Start of Input
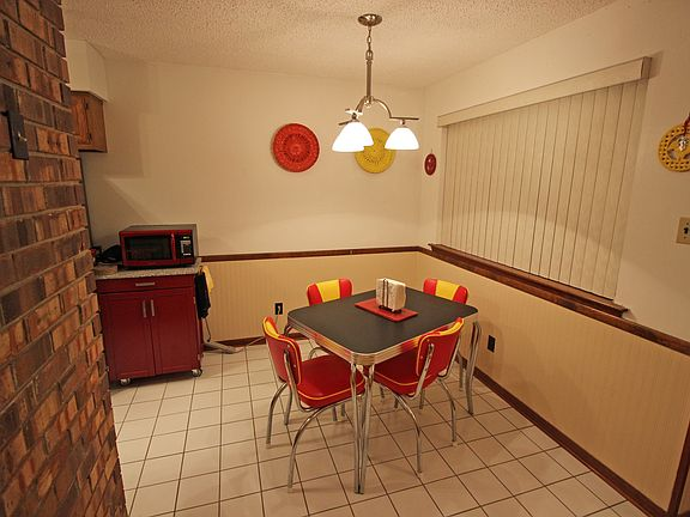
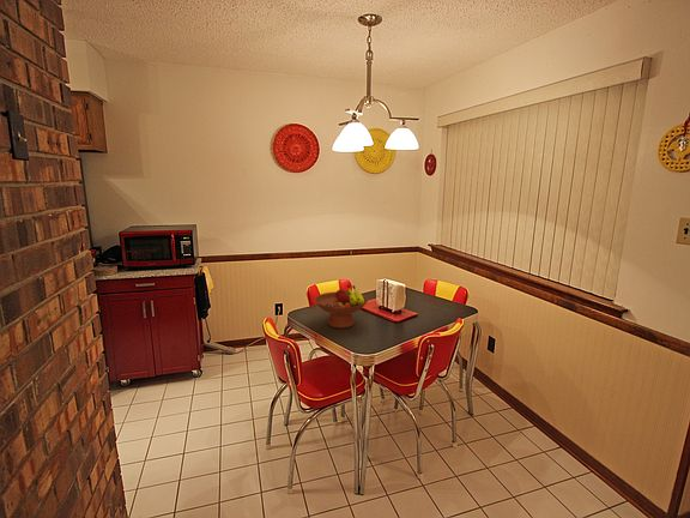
+ fruit bowl [313,284,369,330]
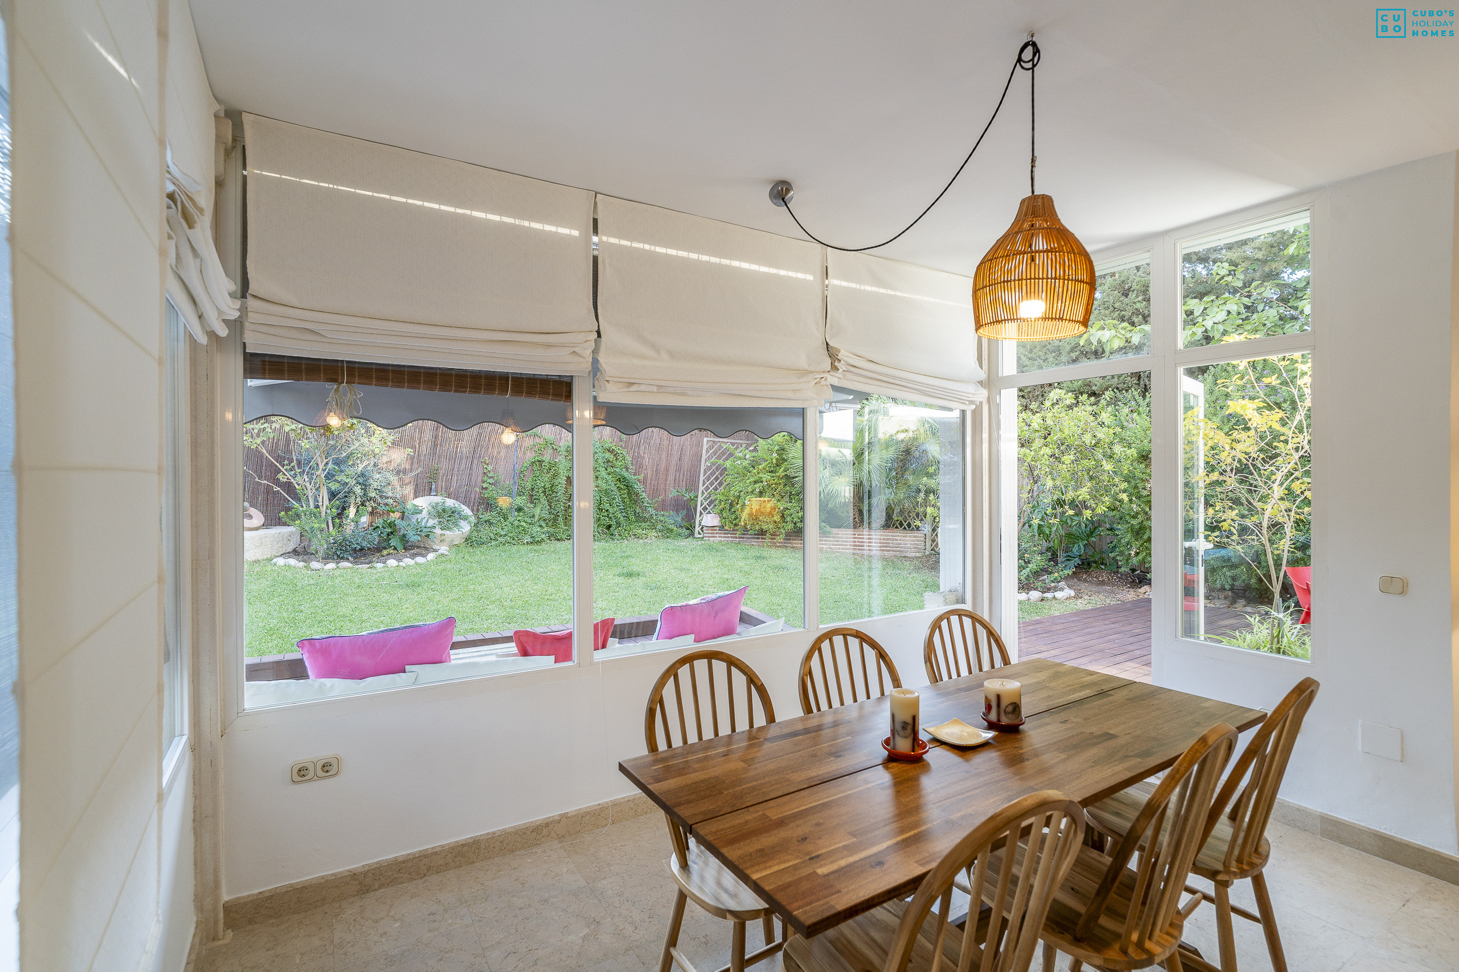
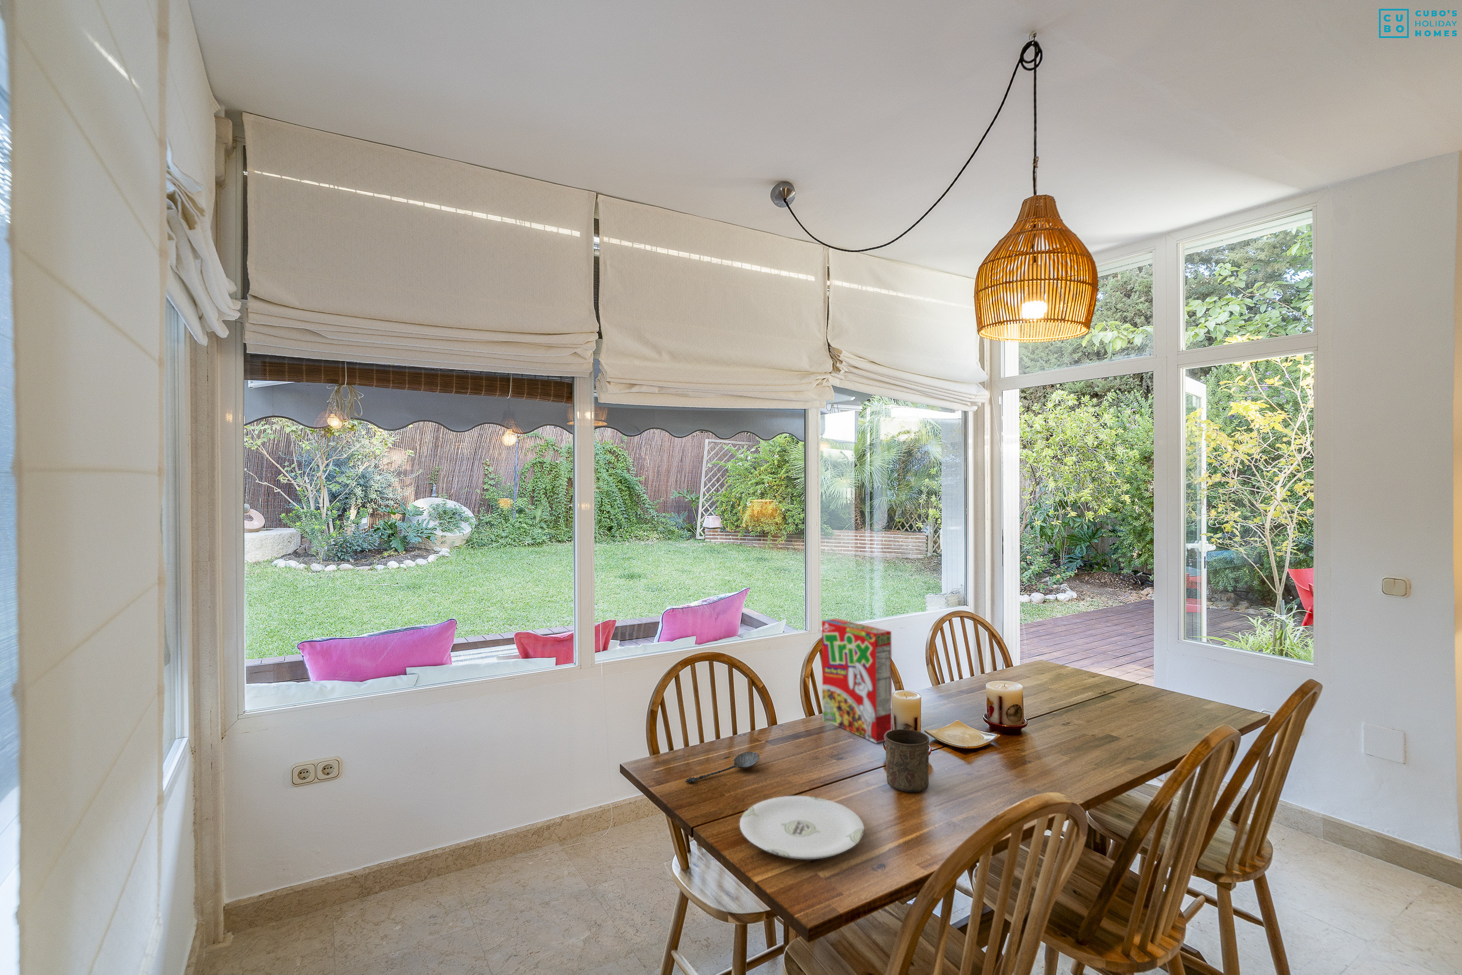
+ plate [740,795,865,860]
+ cup [884,729,930,792]
+ cereal box [821,618,892,744]
+ spoon [685,751,760,783]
End of Input
The records above need retyping in full. Omit the pictures, and change nothing else.

● **Completed exercise**
+ fruit bowl [313,284,369,330]
+ plate [740,795,865,860]
+ cup [884,729,930,792]
+ cereal box [821,618,892,744]
+ spoon [685,751,760,783]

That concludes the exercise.